Cross-Stage Coherence in Hierarchical Driving VQA: Explicit Baselines and Learned Gated Context Projectors
arXiv cs.AI / 4/27/2026
💬 OpinionDeveloper Stack & InfrastructureIdeas & Deep AnalysisModels & Research
Key Points
- The paper studies how to keep “planning” decisions consistent with a model’s own earlier perceptions in hierarchical driving visual question answering (GVQA) using cross-stage context passing on DriveLM-nuScenes.

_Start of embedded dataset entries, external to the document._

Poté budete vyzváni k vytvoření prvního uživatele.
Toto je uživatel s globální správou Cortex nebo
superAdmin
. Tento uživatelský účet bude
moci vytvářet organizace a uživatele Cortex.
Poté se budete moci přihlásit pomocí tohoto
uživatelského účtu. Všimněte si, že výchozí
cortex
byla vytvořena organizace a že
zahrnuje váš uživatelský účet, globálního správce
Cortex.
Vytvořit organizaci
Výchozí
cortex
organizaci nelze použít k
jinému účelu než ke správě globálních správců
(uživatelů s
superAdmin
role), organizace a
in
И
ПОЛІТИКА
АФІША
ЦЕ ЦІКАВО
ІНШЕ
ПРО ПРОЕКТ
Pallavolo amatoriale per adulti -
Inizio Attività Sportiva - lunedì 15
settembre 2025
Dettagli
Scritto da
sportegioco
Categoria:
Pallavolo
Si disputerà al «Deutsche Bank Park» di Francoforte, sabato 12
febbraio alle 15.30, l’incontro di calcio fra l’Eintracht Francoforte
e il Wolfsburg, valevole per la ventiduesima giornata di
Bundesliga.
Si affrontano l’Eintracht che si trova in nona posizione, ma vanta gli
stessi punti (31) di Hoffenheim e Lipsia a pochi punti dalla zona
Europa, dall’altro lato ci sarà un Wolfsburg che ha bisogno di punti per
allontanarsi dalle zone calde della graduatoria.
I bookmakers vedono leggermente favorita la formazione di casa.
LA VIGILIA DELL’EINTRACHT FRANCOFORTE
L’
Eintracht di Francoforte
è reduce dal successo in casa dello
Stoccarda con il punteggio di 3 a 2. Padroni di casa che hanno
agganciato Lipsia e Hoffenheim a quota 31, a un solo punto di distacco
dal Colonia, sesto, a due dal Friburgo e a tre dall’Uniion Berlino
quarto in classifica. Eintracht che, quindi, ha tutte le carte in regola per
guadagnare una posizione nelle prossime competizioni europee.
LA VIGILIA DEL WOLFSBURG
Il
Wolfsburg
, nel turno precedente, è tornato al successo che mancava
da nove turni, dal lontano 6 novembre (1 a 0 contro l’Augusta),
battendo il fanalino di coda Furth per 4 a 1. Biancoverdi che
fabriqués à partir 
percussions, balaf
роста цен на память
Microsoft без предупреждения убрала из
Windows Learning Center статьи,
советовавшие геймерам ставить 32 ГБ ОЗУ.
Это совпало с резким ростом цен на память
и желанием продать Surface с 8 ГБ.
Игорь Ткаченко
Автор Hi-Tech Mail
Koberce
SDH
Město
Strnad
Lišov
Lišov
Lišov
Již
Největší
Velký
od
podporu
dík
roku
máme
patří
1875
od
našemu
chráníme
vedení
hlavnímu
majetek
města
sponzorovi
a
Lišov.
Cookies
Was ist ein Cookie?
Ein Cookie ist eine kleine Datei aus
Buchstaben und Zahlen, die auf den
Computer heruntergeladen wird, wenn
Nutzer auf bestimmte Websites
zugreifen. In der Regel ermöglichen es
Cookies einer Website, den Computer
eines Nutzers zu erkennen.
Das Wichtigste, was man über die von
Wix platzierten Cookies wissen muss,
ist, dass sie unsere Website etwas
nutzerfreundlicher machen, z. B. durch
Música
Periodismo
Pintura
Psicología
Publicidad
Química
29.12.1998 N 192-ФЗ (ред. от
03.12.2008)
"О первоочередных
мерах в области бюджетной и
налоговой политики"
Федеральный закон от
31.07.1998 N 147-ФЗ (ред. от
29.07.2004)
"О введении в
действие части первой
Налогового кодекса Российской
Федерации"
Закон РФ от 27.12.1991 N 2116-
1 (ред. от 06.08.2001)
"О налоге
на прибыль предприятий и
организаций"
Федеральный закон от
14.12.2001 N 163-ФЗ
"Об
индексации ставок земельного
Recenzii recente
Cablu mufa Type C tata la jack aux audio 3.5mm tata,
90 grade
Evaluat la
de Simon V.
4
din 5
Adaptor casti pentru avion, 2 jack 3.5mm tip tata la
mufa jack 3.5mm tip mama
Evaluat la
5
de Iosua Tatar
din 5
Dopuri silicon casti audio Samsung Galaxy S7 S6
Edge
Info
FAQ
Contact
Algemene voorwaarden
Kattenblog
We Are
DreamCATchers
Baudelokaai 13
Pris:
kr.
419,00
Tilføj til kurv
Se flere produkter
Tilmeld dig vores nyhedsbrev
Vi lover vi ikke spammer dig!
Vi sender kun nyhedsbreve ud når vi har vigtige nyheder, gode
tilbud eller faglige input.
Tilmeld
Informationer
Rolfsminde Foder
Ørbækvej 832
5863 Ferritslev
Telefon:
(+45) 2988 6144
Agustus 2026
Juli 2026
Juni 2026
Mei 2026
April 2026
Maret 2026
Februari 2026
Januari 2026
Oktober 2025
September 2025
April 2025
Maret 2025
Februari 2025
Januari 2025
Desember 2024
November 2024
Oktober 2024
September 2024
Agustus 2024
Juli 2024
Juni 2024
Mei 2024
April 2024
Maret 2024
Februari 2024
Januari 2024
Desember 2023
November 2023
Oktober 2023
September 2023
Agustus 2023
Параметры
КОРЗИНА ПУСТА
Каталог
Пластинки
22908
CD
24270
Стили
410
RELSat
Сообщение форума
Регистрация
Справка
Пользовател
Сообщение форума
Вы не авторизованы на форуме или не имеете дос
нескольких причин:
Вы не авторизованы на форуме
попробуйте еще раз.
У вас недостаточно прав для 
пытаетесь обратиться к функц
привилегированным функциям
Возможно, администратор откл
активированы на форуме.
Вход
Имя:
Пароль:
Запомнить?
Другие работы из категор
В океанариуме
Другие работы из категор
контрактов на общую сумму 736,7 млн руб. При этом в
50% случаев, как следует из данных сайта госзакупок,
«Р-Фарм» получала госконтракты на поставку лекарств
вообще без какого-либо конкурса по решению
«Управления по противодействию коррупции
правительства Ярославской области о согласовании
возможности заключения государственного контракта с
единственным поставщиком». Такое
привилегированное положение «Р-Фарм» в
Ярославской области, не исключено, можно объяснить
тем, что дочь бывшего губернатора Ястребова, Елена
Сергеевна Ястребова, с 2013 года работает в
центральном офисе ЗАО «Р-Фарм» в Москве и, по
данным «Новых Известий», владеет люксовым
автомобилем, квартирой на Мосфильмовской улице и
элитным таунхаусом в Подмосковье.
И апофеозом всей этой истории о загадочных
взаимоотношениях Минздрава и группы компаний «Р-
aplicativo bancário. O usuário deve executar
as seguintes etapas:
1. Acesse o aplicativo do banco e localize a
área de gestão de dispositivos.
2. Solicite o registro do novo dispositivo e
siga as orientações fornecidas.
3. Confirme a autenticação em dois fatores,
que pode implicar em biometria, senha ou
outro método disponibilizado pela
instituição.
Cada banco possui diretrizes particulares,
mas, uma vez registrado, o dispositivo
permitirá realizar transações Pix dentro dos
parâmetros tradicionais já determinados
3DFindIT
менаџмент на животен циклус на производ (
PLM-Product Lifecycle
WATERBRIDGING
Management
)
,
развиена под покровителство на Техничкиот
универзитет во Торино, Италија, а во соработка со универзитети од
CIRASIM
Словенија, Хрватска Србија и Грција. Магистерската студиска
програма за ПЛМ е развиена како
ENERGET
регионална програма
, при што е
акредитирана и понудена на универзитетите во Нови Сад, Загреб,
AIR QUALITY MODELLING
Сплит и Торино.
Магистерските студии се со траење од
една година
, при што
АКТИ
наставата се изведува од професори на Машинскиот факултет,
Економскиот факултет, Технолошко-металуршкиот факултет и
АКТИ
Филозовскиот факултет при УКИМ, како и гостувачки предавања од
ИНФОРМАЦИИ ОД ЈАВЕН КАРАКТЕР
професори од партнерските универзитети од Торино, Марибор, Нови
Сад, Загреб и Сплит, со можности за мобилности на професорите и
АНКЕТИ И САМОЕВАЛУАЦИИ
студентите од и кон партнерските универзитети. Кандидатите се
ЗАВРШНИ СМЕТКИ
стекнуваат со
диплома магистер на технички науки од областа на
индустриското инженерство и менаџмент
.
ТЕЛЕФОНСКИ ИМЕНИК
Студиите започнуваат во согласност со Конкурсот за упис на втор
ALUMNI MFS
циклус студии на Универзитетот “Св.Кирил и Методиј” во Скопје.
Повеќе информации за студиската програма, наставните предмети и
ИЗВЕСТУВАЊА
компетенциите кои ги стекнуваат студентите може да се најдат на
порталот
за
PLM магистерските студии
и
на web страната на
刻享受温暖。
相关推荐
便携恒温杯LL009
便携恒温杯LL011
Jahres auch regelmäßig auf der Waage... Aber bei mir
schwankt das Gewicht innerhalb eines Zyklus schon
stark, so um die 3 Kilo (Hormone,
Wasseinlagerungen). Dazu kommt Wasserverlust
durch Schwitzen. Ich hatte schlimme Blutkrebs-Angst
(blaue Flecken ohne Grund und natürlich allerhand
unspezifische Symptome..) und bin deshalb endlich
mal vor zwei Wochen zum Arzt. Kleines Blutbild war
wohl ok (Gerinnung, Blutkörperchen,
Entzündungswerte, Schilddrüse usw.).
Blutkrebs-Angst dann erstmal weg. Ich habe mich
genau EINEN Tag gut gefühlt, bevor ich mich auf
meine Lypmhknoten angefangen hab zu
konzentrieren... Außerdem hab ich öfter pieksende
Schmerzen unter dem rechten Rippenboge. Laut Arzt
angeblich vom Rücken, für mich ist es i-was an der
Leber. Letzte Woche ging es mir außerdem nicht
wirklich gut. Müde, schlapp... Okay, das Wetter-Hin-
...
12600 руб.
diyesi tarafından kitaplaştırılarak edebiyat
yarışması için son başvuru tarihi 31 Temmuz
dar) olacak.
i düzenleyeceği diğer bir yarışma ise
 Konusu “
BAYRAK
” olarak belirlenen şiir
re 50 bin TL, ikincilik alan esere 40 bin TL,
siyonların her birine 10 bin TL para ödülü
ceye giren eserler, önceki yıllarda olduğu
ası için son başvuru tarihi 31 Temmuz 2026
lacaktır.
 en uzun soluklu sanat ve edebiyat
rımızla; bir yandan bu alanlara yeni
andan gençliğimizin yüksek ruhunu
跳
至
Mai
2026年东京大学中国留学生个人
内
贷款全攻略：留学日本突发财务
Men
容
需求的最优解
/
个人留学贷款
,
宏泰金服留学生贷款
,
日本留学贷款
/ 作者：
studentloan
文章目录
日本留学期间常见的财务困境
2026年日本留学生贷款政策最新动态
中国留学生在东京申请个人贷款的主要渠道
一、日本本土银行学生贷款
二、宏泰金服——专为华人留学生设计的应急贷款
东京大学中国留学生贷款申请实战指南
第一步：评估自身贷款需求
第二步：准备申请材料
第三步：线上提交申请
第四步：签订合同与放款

- An explicit, training-free approach compares three prompt-based conditioning strategies on a domain-adapted 4B VLM, cutting NLI contradictions by up to 42.6% and serving as a strong baseline.
- An implicit approach adds learned gated context projectors that transfer a hidden-state representation from one stage to the next, trained with stage-specific QLoRA adapters while updating only ~0.5% of parameters.
- The implicit method yields statistically significant improvements, including a 34% reduction in planning-stage NLI contradiction and a 50% increase in cross-stage entailment, plus a CIDEr +30.3% gain in planning language quality.
- The authors note limitations from using non-driving-domain pretraining for the implicit setup, which harms lexical/structural consistency, and conclude that combining these strategies with better domain adaptation is a promising next step.